(Extracted data entries)
════════
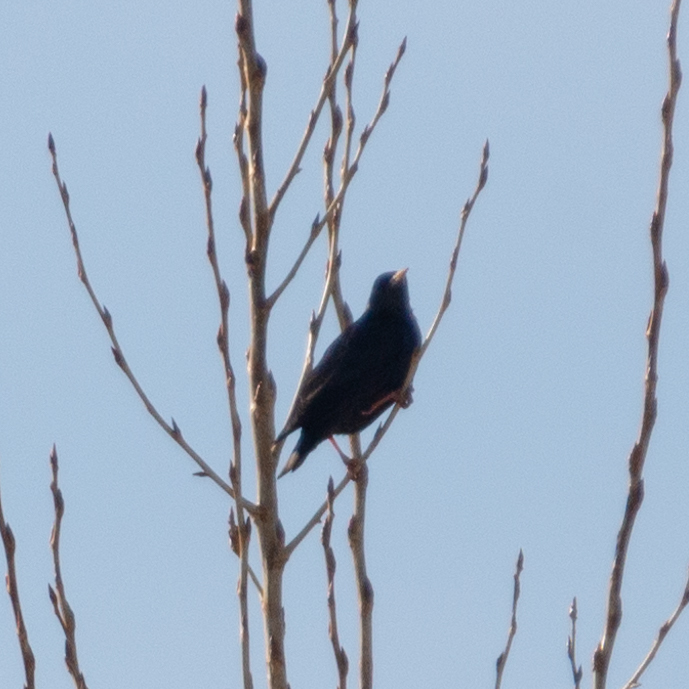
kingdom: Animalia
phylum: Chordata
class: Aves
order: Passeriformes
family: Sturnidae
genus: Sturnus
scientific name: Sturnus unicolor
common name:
════════
# TASK
Rewrite every line of the records above as a numbered list, leaving out blank lines and pictures.

# THE RESPONSE
1. kingdom: Animalia
2. phylum: Chordata
3. class: Aves
4. order: Passeriformes
5. family: Sturnidae
6. genus: Sturnus
7. scientific name: Sturnus unicolor
8. common name:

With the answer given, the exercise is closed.